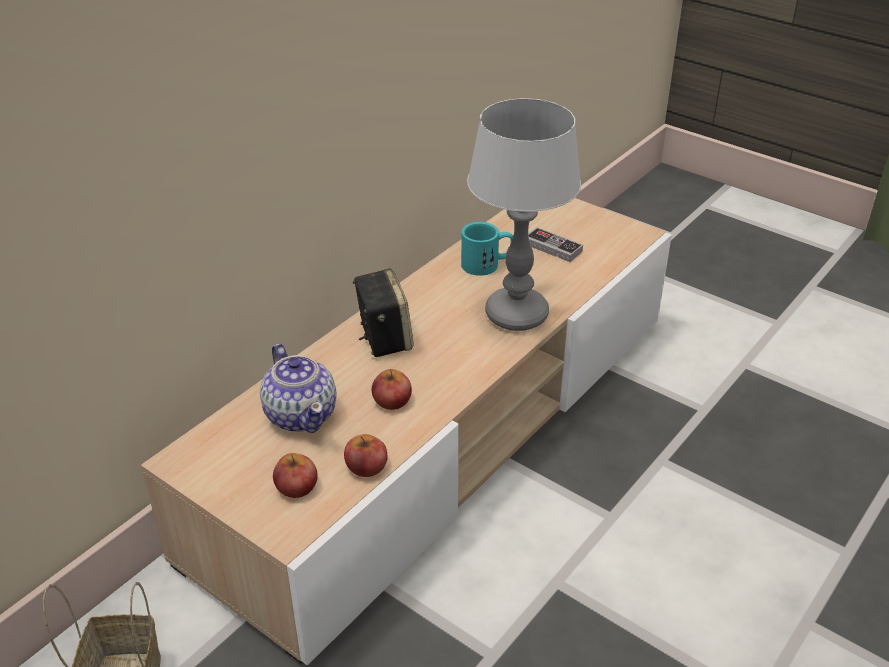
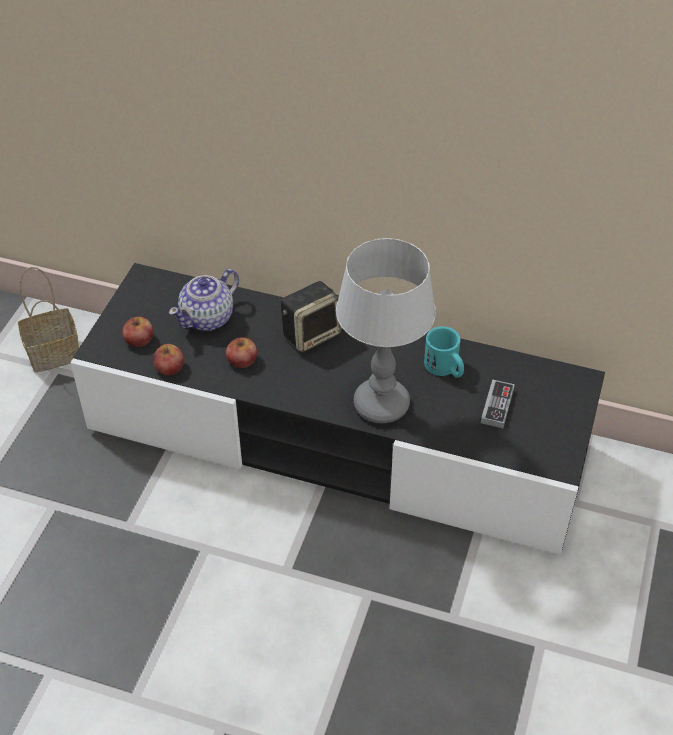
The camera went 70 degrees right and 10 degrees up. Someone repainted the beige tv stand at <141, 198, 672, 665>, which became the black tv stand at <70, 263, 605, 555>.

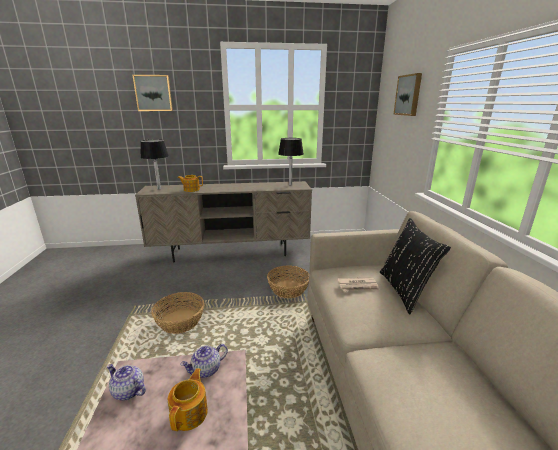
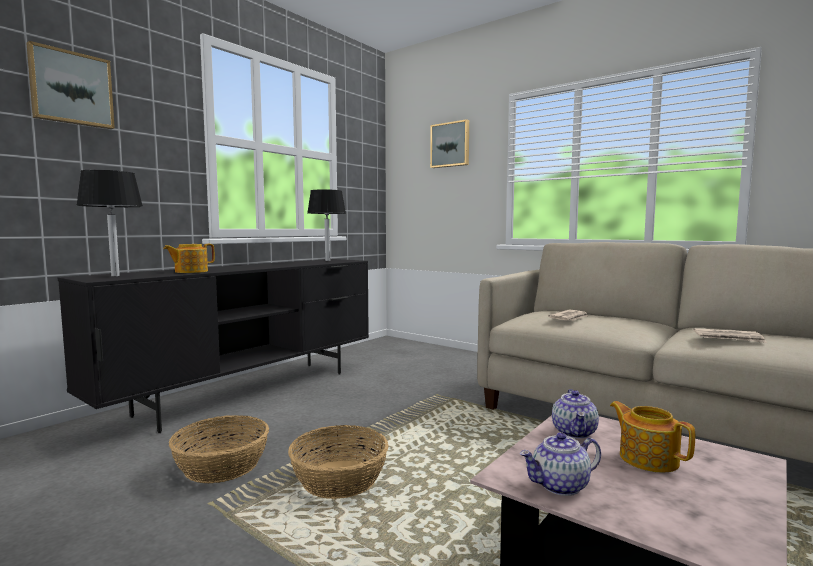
The camera went 45 degrees left and 15 degrees down. Someone repainted the beige tv stand at <135, 181, 312, 262>, which became the black tv stand at <58, 259, 369, 433>. Someone carried the basket from <267, 266, 309, 298> to <169, 415, 269, 483>. Someone took away the black pillow at <380, 218, 451, 314>. Someone put down the newspaper at <693, 328, 767, 343>.

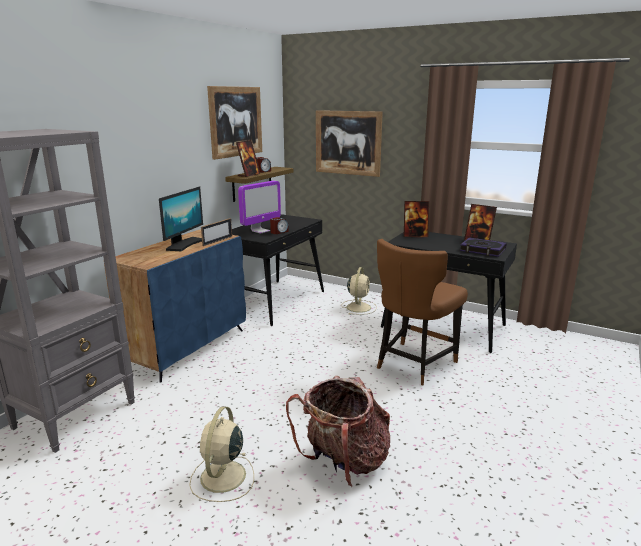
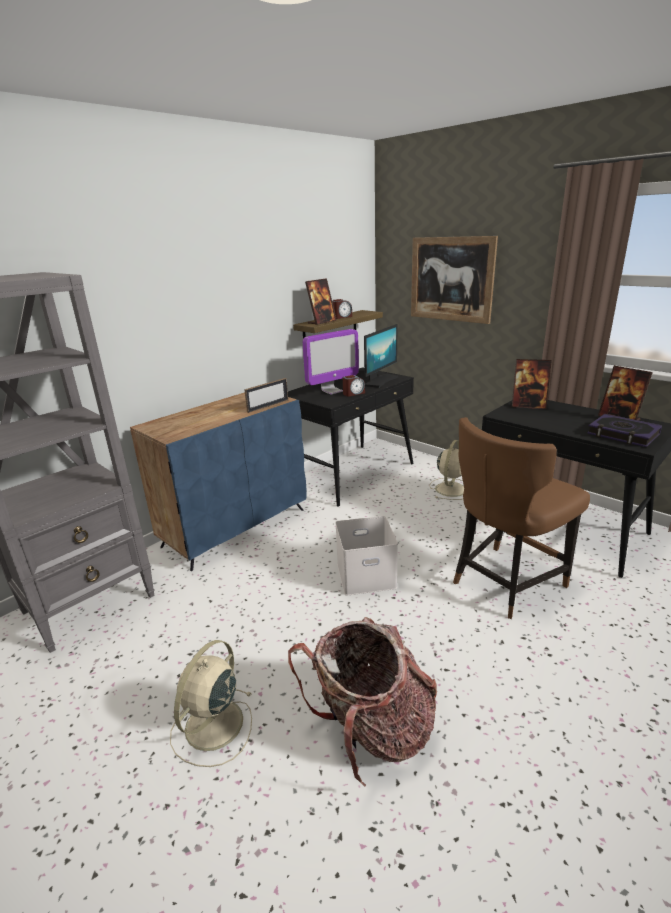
The camera went 15 degrees right and 5 degrees up. Someone carried the monitor from <159, 187, 203, 251> to <364, 324, 398, 388>. Someone took away the picture at <207, 86, 262, 160>. Someone put down the white storage box at <335, 516, 398, 595>.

Exercise details => Whenever the word "stand" occurs in a line above, copy that line.

Written solution =>
The camera went 70 degrees right and 10 degrees up. Someone repainted the beige tv stand at <141, 198, 672, 665>, which became the black tv stand at <70, 263, 605, 555>.
The camera went 45 degrees left and 15 degrees down. Someone repainted the beige tv stand at <135, 181, 312, 262>, which became the black tv stand at <58, 259, 369, 433>. Someone carried the basket from <267, 266, 309, 298> to <169, 415, 269, 483>. Someone took away the black pillow at <380, 218, 451, 314>. Someone put down the newspaper at <693, 328, 767, 343>.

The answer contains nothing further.